──────── Data for processing ────────
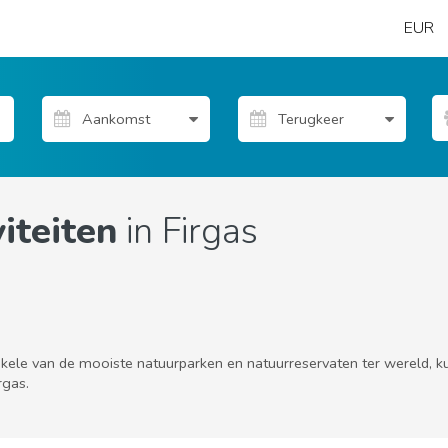
EUR
iteiten
in Firgas
kele van de mooiste natuurparken en natuurreservaten ter wereld, kun
rgas.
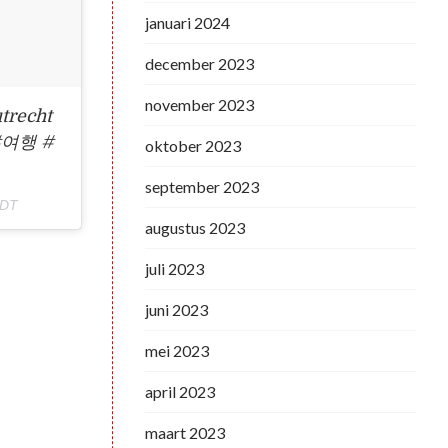
januari 2024
december 2023
november 2023
utrecht
#여행 #
oktober 2023
september 2023
PDT
augustus 2023
juli 2023
juni 2023
mei 2023
april 2023
maart 2023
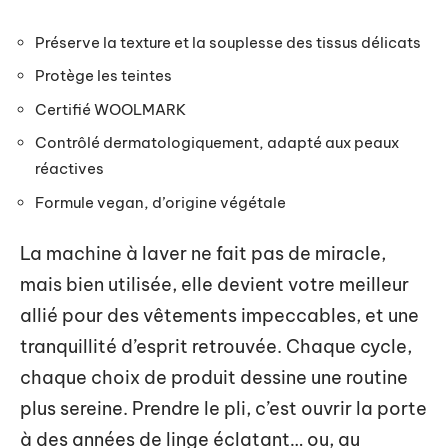
Préserve la texture et la souplesse des tissus délicats
Protège les teintes
Certifié WOOLMARK
Contrôlé dermatologiquement, adapté aux peaux
réactives
Formule vegan, d’origine végétale
La machine à laver ne fait pas de miracle,
mais bien utilisée, elle devient votre meilleur
allié pour des vêtements impeccables, et une
tranquillité d’esprit retrouvée. Chaque cycle,
chaque choix de produit dessine une routine
plus sereine. Prendre le pli, c’est ouvrir la porte
à des années de linge éclatant… ou, au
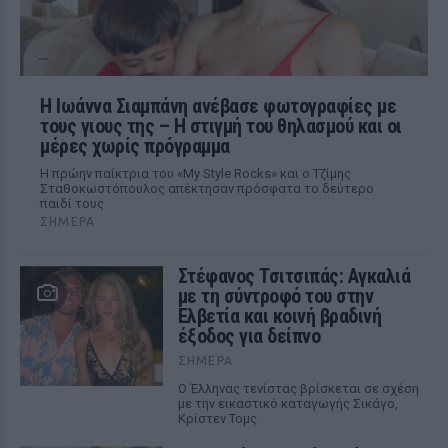
H Ιωάννα Σιαμπάνη ανέβασε φωτογραφίες με
τους γιους της – Η στιγμή του θηλασμού και οι
μέρες χωρίς πρόγραμμα
Η πρώην παίκτρια του «My Style Rocks» και ο Τζίμης
Σταθοκωστόπουλος απέκτησαν πρόσφατα το δεύτερο
παιδί τους
ΣΉΜΕΡΑ
Στέφανος Τσιτσιπάς: Αγκαλιά
με τη σύντροφό του στην
Ελβετία και κοινή βραδινή
έξοδος για δείπνο
ΣΉΜΕΡΑ
Ο Έλληνας τενίστας βρίσκεται σε σχέση
με την εικαστικό καταγωγής Σικάγο,
Κρίστεν Τομς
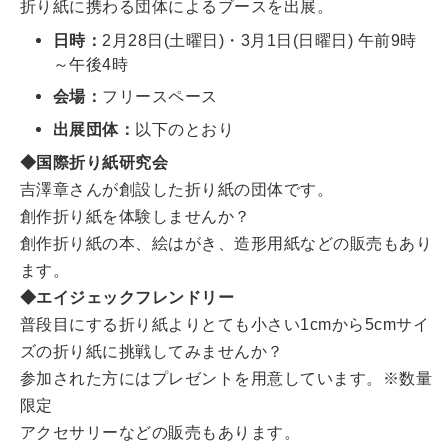
折り紙に携わる団体によるブースを出展。
日時：
2月28日(土曜日)・3月1日(日曜日) 午前9時
～午後4時
会場：
フリースペース
出展団体：
以下のとおり
◆国際折り紙研究会
吉澤章さんが創設した折り紙の団体です。
創作折り紙を体験しませんか？
創作折り紙の本、絵はがき、造形用紙などの販売もあり
ます。
◆エイジェックフレンドリー
普段目にする折り紙よりとても小さい1cmから5cmサイ
ズの折り紙に挑戦してみませんか？
参加された方にはプレゼントを用意しています。※数量
限定
アクセサリーなどの販売もあります。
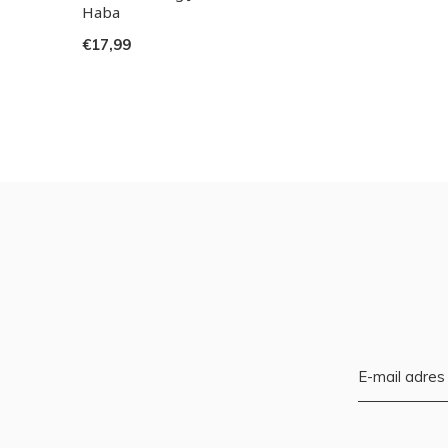
Haba
€17,99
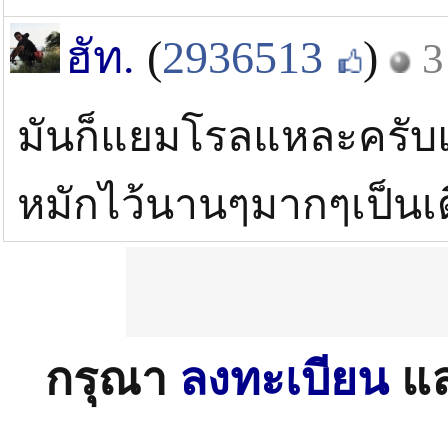
ฮัท.
(
2936513
)
3
มันก็แยมโรลแหละครับ
หมักไว้นานๆมากๆเป็นเ
กรุณา
ลงทะเบียน
แ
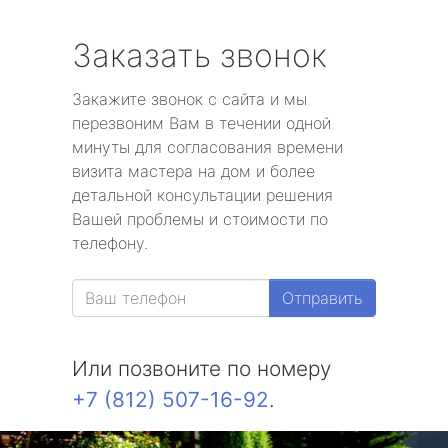
Заказать звонок
Закажите звонок с сайта и мы
перезвоним Вам в течении одной
минуты для согласования времени
визита мастера на дом и более
детальной консультации решения
Вашей проблемы и стоимости по
телефону.
Отправить
Или позвоните по номеру
+7 (812) 507-16-92
.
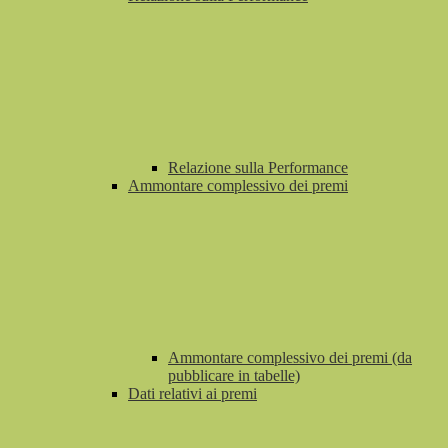
Relazione sulla Performance
Ammontare complessivo dei premi
Ammontare complessivo dei premi (da
pubblicare in tabelle)
Dati relativi ai premi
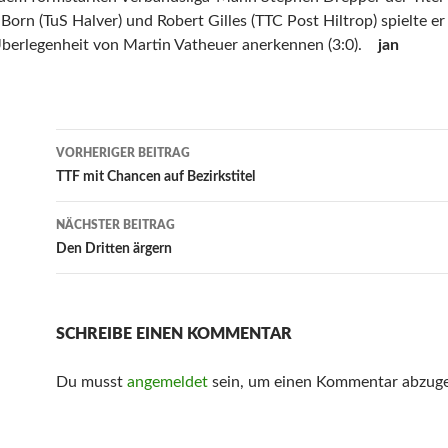
Born (TuS Halver) und Robert Gilles (TTC Post Hiltrop) spielte er 
Überlegenheit von Martin Vatheuer anerkennen (3:0).
jan
Beitrags-
VORHERIGER BEITRAG
Navigation
TTF mit Chancen auf Bezirkstitel
NÄCHSTER BEITRAG
Den Dritten ärgern
SCHREIBE EINEN KOMMENTAR
Du musst
angemeldet
sein, um einen Kommentar abzug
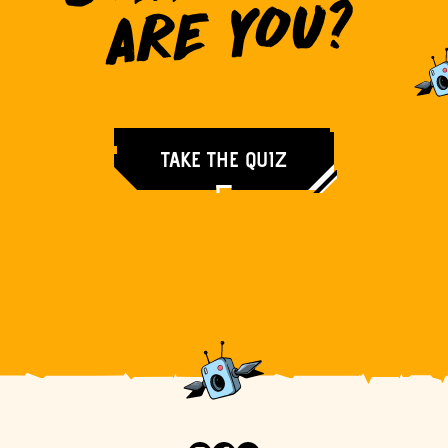
U?
TAKE THE QUIZ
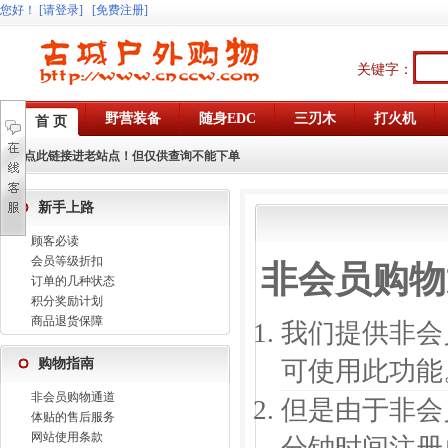
您好
！
[请登录]
[免费注册]
关键字：
野营装备
随身EDC
三刃木
打火机
首 页
点此链接进老站点！但仅供查询不能下单
新手上路
顾客必读
会员等级折扣
非会员购物
订单的几种状态
积分奖励计划
商品退货保障
我们提供非会
购物指南
可使用此功能
非会员购物通道
但是由于非会
体贴的售后服务
网站使用条款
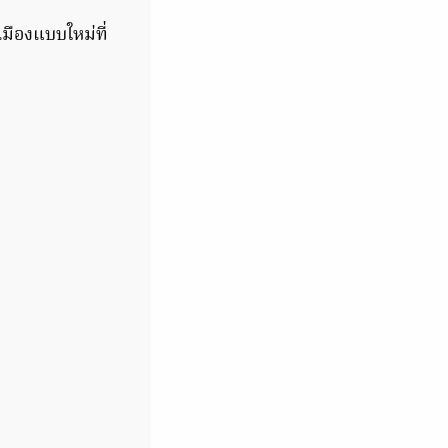
มืองแบบใหม่ที่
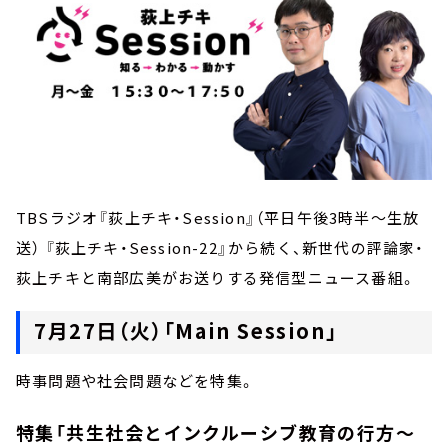
TBSラジオ『荻上チキ・Session』（平日午後3時半～生放
送） 『荻上チキ・Session-22』から続く、新世代の評論家・
荻上チキと南部広美がお送りする発信型ニュース番組。
7月27日（火）「Main Session」
時事問題や社会問題などを特集。
特集「共生社会とインクルーシブ教育の行方～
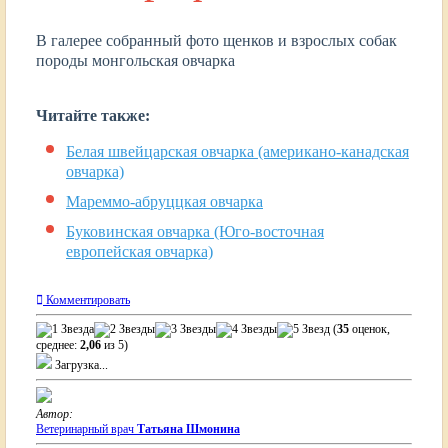
В галерее собранный фото щенков и взрослых собак
породы монгольская овчарка
Читайте также:
Белая швейцарская овчарка (американо-канадская
овчарка)
Мареммо-абруццкая овчарка
Буковинская овчарка (Юго-восточная
европейская овчарка)
Комментировать
(
35
оценок,
среднее:
2,06
из 5)
Загрузка...
Автор:
Ветеринарный врач
Татьяна Шмонина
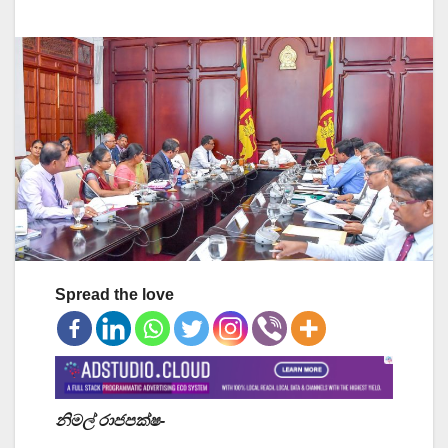
Spread the love
නිමල් රාජපක්ෂ-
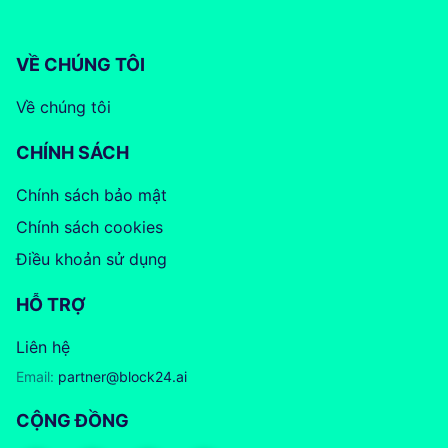
VỀ CHÚNG TÔI
Về chúng tôi
CHÍNH SÁCH
Chính sách bảo mật
Chính sách cookies
Điều khoản sử dụng
HỖ TRỢ
Liên hệ
Email:
partner@block24.ai
CỘNG ĐỒNG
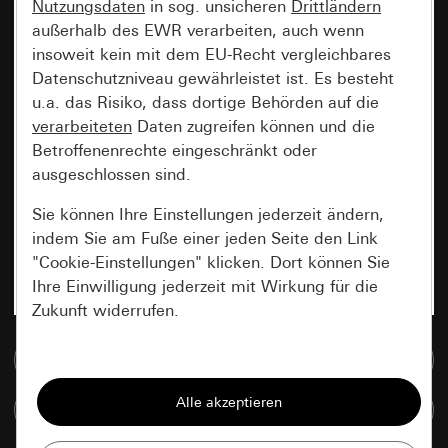
Nutzungsdaten
in sog. unsicheren
Drittländern
außerhalb des EWR verarbeiten, auch wenn
insoweit kein mit dem EU-Recht vergleichbares
Datenschutzniveau gewährleistet ist. Es besteht
u.a. das Risiko, dass dortige Behörden auf die
verarbeiteten
Daten zugreifen können und die
Betroffenenrechte eingeschränkt oder
ausgeschlossen sind.
Sie können Ihre Einstellungen jederzeit ändern,
indem Sie am Fuße einer jeden Seite den Link
"Cookie-Einstellungen" klicken. Dort können Sie
Ihre Einwilligung jederzeit mit Wirkung für die
Zukunft widerrufen.
Zur Mediadatenbank
Essenziell
Alle Cookies, die wir benötigen um Ihnen die
Artikel vergleichen
Seite anzeigen zu können.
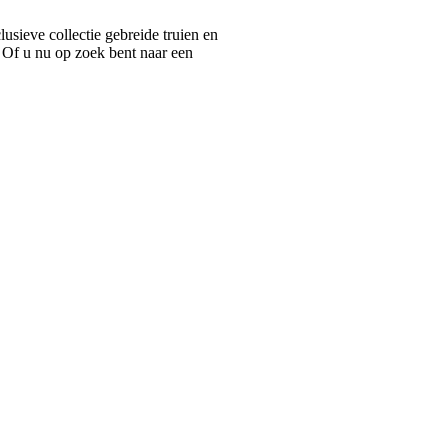
ieve collectie gebreide truien en
 Of u nu op zoek bent naar een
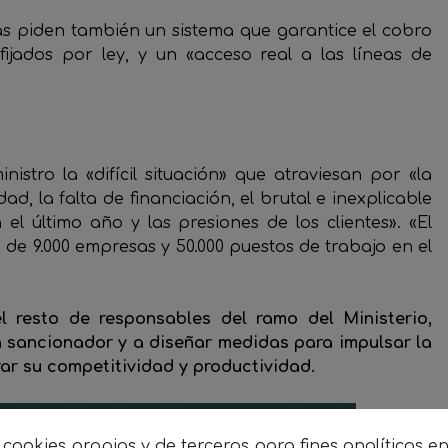
stas piden también un sistema que garantice el cobro
fijados por ley, y un «acceso real a las líneas de
istro la «difícil situación» que atraviesan por «la
, la falta de financiación, el brutal e inexplicable
el último año y las presiones de los clientes». «El
 de 9.000 empresas y 50.000 puestos de trabajo en el
l resto de responsables del ramo del Ministerio,
n sancionador y a diseñar medidas para impulsar la
ar su competitividad y productividad.
 cookies propias y de terceros para fines analíticos e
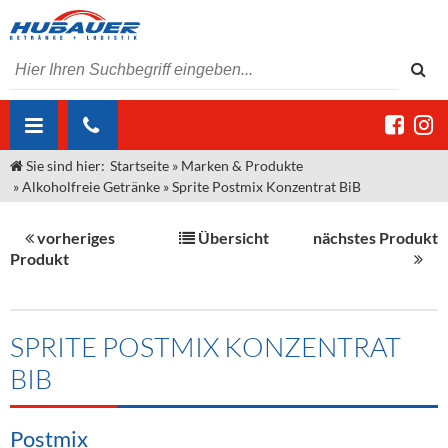
Sie sind hier:
Startseite
»
Marken & Produkte
ÜBER UNS
»
Alkoholfreie Getränke
»
Sprite Postmix Konzentrat BiB
AKTUELLES
Jobs
vorheriges
Übersicht
nächstes Produkt
MARKEN & PRODUKTE
Unser Liefergebiet
Angebote Gastronomie & Großhandel
Produkt
Gastronomie
DIENSTLEISTUNGEN
Unser Team
Innovation - Die Neue Art des Bierzapfens
Weine & Schaumwein
"DroughtMaster"
Großhandel
Kontakt
Sirup
Kommisionskauf & Lieferbedingungen
SPRITE POSTMIX KONZENTRAT
BIB
Neuigkeiten
Spirituosen
Fremddienstleistungen
Termine
Bier
Postmix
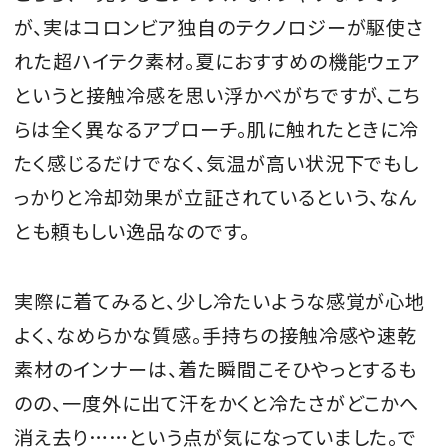
が、実はコロンビア独自のテクノロジーが駆使さ
れた超ハイテク素材。夏におすすめの機能ウェア
というと接触冷感を思い浮かべがちですが、こち
らは全く異なるアプローチ。肌に触れたときに冷
たく感じるだけでなく、気温が高い状況下でもし
っかりと冷却効果が立証されているという、なん
とも頼もしい逸品なのです。
実際に着てみると、少し冷たいような感覚が心地
よく、なめらかな質感。手持ちの接触冷感や速乾
素材のインナーは、着た瞬間こそひやっとするも
のの、一度外に出て汗をかくと冷たさがどこかへ
消え去り……という点が気になっていました。で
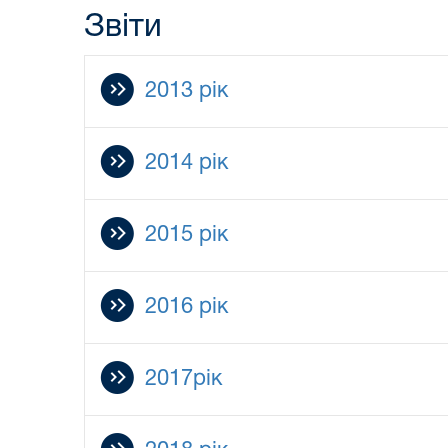
Звіти
2013 рік
2014 рік
2015 рік
2016 рік
2017рік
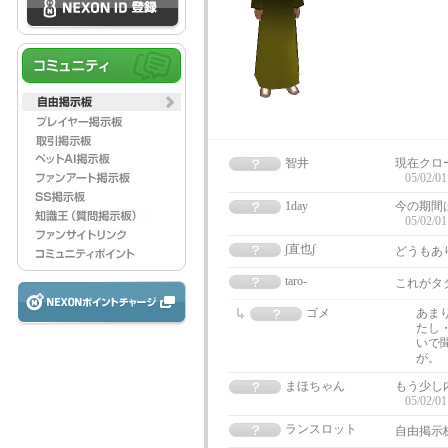
智井
現在クロ
05/02/01
1day
今の期間
05/02/01
∫直也∫
どうもあ
taro-
これがタ
ゴメ
あま
たし
いで
が。
まほちゃん
もう少し
05/02/01
ランスロット
自由掲示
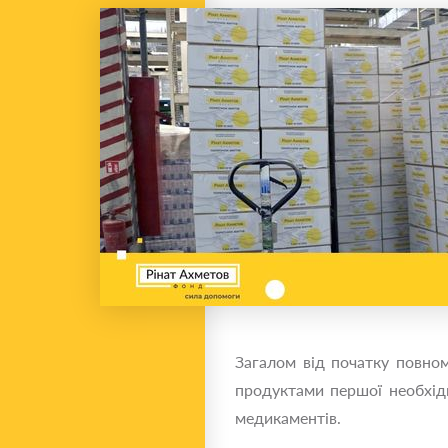
Загалом від початку повном
продуктами першої необхідн
медикаментів.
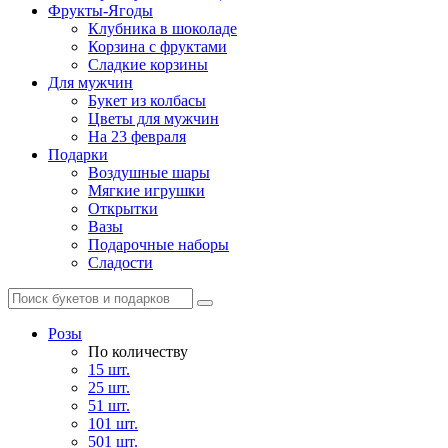
Фрукты-Ягоды
Клубника в шоколаде
Корзина с фруктами
Сладкие корзины
Для мужчин
Букет из колбасы
Цветы для мужчин
На 23 февраля
Подарки
Воздушные шары
Мягкие игрушки
Открытки
Вазы
Подарочные наборы
Сладости
Розы
По количеству
15 шт.
25 шт.
51 шт.
101 шт.
501 шт.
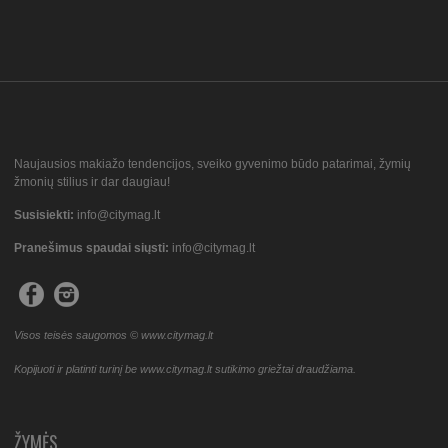
Naujausios makiažo tendencijos, sveiko gyvenimo būdo patarimai, žymių
žmonių stilius ir dar daugiau!
Susisiekti:
info@citymag.lt
Pranešimus spaudai siųsti:
info@citymag.lt
Visos teisės saugomos © www.citymag.lt
Kopijuoti ir platinti turinį be www.citymag.lt sutikimo griežtai draudžiama.
ŽYMĖS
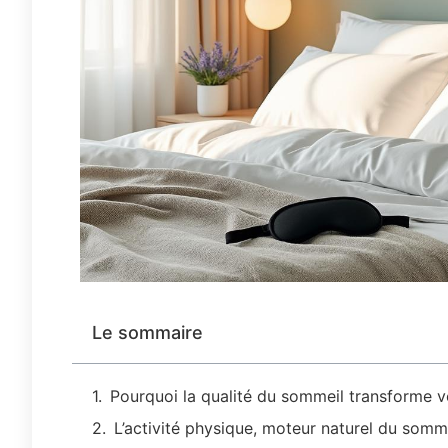
Le sommaire
Pourquoi la qualité du sommeil transforme v
L’activité physique, moteur naturel du somm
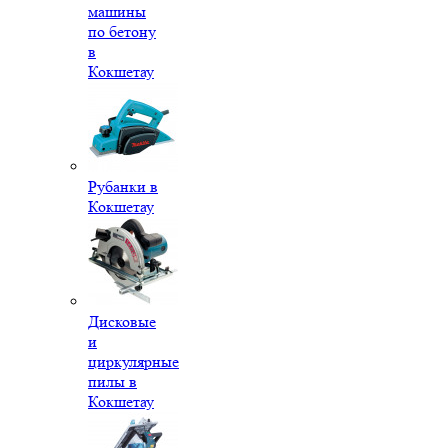
машины
по бетону
в
Кокшетау
Рубанки в
Кокшетау
Дисковые
и
циркулярные
пилы в
Кокшетау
────────
Work order:
In the copy, leave out all pictures, and retype exactly each line from the one with "Neuigkeiten" through the last line of the entries.

Answer box:
Neuigkeiten
Spirituosen
Fremddienstleistungen
Termine
Bier
Postmix
が、実はコロンビア独自のテクノロジーが駆使さ
れた超ハイテク素材。夏におすすめの機能ウェア
というと接触冷感を思い浮かべがちですが、こち
らは全く異なるアプローチ。肌に触れたときに冷
たく感じるだけでなく、気温が高い状況下でもし
っかりと冷却効果が立証されているという、なん
とも頼もしい逸品なのです。
実際に着てみると、少し冷たいような感覚が心地
よく、なめらかな質感。手持ちの接触冷感や速乾
素材のインナーは、着た瞬間こそひやっとするも
のの、一度外に出て汗をかくと冷たさがどこかへ
消え去り……という点が気になっていました。で
Звіти
2013 рік
2014 рік
2015 рік
2016 рік
2017рік
智井
現在クロ
05/02/01
1day
今の期間
05/02/01
∫直也∫
どうもあ
taro-
これがタ
ゴメ
あま
たし
いで
が。
まほちゃん
もう少し
05/02/01
ランスロット
自由掲示
Загалом від початку повном
продуктами першої необхідн
медикаментів.
Фрукты-Ягоды
Клубника в шоколаде
Корзина с фруктами
Сладкие корзины
Для мужчин
Букет из колбасы
Цветы для мужчин
На 23 февраля
Подарки
Воздушные шары
Мягкие игрушки
Открытки
Вазы
Подарочные наборы
Сладости
Розы
По количеству
15 шт.
25 шт.
51 шт.
101 шт.
501 шт.
Naujausios makiažo tendencijos, sveiko gyvenimo būdo patarimai, žymių
žmonių stilius ir dar daugiau!
Susisiekti:
info@citymag.lt
Pranešimus spaudai siųsti:
info@citymag.lt
Visos teisės saugomos © www.citymag.lt
Kopijuoti ir platinti turinį be www.citymag.lt sutikimo griežtai draudžiama.
ŽYMĖS
Le sommaire
Pourquoi la qualité du sommeil transforme v
L’activité physique, moteur naturel du somm
машины
по бетону
в
Кокшетау
Рубанки в
Кокшетау
Дисковые
и
циркулярные
пилы в
Кокшетау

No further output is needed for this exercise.